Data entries
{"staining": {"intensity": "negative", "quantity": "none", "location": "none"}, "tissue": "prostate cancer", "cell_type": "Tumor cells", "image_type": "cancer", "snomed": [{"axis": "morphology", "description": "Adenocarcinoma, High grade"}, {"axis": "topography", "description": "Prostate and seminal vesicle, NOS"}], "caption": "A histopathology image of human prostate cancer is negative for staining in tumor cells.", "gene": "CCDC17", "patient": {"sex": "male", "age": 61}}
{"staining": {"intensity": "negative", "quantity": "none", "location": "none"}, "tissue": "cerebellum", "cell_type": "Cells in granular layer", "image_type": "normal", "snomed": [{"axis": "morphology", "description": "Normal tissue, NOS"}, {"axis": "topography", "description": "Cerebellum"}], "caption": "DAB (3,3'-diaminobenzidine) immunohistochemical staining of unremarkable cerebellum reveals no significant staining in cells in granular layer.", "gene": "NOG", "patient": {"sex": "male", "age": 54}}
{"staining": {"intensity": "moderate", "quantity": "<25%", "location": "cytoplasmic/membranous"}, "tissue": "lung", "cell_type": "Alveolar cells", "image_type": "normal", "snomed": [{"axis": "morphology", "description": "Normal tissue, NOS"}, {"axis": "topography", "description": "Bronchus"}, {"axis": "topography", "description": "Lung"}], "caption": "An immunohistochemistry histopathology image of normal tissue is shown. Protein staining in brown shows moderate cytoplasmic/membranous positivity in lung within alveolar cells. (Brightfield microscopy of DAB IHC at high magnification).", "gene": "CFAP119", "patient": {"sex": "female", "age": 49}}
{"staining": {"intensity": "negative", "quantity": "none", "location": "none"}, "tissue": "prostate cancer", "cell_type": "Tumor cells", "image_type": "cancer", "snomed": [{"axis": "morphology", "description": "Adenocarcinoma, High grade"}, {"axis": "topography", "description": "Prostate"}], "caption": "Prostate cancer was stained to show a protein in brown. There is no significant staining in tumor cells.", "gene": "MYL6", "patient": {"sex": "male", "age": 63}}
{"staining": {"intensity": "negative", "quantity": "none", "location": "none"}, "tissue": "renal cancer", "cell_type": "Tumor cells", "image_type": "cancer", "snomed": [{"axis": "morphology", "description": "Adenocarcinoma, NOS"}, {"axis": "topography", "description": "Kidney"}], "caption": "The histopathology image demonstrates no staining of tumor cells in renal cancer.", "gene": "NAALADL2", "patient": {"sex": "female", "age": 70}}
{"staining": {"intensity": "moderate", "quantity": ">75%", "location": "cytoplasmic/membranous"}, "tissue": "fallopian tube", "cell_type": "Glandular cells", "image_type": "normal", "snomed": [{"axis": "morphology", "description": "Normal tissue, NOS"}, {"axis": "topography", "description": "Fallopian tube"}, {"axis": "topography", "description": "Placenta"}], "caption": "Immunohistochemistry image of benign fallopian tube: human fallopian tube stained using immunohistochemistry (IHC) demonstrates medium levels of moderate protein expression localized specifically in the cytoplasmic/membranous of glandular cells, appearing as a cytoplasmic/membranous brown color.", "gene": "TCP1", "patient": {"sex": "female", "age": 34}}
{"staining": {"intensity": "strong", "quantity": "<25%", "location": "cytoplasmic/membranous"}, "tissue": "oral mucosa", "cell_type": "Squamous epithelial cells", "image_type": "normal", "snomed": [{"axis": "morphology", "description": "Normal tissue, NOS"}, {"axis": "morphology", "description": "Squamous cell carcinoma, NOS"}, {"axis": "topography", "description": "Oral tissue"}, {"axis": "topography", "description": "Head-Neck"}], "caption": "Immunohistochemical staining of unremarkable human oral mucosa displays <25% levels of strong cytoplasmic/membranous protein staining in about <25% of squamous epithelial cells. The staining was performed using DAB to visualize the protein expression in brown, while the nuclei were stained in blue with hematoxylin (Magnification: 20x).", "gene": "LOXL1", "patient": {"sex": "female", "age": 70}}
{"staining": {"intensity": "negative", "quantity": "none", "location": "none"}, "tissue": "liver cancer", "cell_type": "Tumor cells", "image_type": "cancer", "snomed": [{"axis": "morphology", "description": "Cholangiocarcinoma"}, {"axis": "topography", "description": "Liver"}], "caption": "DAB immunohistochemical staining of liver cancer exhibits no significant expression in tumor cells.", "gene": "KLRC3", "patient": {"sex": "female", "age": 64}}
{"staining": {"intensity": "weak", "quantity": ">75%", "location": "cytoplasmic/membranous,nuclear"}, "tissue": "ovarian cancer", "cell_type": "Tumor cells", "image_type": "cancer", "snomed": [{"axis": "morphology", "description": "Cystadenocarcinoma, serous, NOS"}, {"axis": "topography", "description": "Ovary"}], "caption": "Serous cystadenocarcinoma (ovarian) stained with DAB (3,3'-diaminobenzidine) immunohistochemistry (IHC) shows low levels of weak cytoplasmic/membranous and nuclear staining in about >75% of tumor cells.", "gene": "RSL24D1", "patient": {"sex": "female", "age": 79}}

## What you need to do
Above are the records. Copy the lines beginning at the one that has "histopathology image demonstrates" and ending with the one that has "of unremarkable human", unchanged.

## Written response
{"staining": {"intensity": "negative", "quantity": "none", "location": "none"}, "tissue": "renal cancer", "cell_type": "Tumor cells", "image_type": "cancer", "snomed": [{"axis": "morphology", "description": "Adenocarcinoma, NOS"}, {"axis": "topography", "description": "Kidney"}], "caption": "The histopathology image demonstrates no staining of tumor cells in renal cancer.", "gene": "NAALADL2", "patient": {"sex": "female", "age": 70}}
{"staining": {"intensity": "moderate", "quantity": ">75%", "location": "cytoplasmic/membranous"}, "tissue": "fallopian tube", "cell_type": "Glandular cells", "image_type": "normal", "snomed": [{"axis": "morphology", "description": "Normal tissue, NOS"}, {"axis": "topography", "description": "Fallopian tube"}, {"axis": "topography", "description": "Placenta"}], "caption": "Immunohistochemistry image of benign fallopian tube: human fallopian tube stained using immunohistochemistry (IHC) demonstrates medium levels of moderate protein expression localized specifically in the cytoplasmic/membranous of glandular cells, appearing as a cytoplasmic/membranous brown color.", "gene": "TCP1", "patient": {"sex": "female", "age": 34}}
{"staining": {"intensity": "strong", "quantity": "<25%", "location": "cytoplasmic/membranous"}, "tissue": "oral mucosa", "cell_type": "Squamous epithelial cells", "image_type": "normal", "snomed": [{"axis": "morphology", "description": "Normal tissue, NOS"}, {"axis": "morphology", "description": "Squamous cell carcinoma, NOS"}, {"axis": "topography", "description": "Oral tissue"}, {"axis": "topography", "description": "Head-Neck"}], "caption": "Immunohistochemical staining of unremarkable human oral mucosa displays <25% levels of strong cytoplasmic/membranous protein staining in about <25% of squamous epithelial cells. The staining was performed using DAB to visualize the protein expression in brown, while the nuclei were stained in blue with hematoxylin (Magnification: 20x).", "gene": "LOXL1", "patient": {"sex": "female", "age": 70}}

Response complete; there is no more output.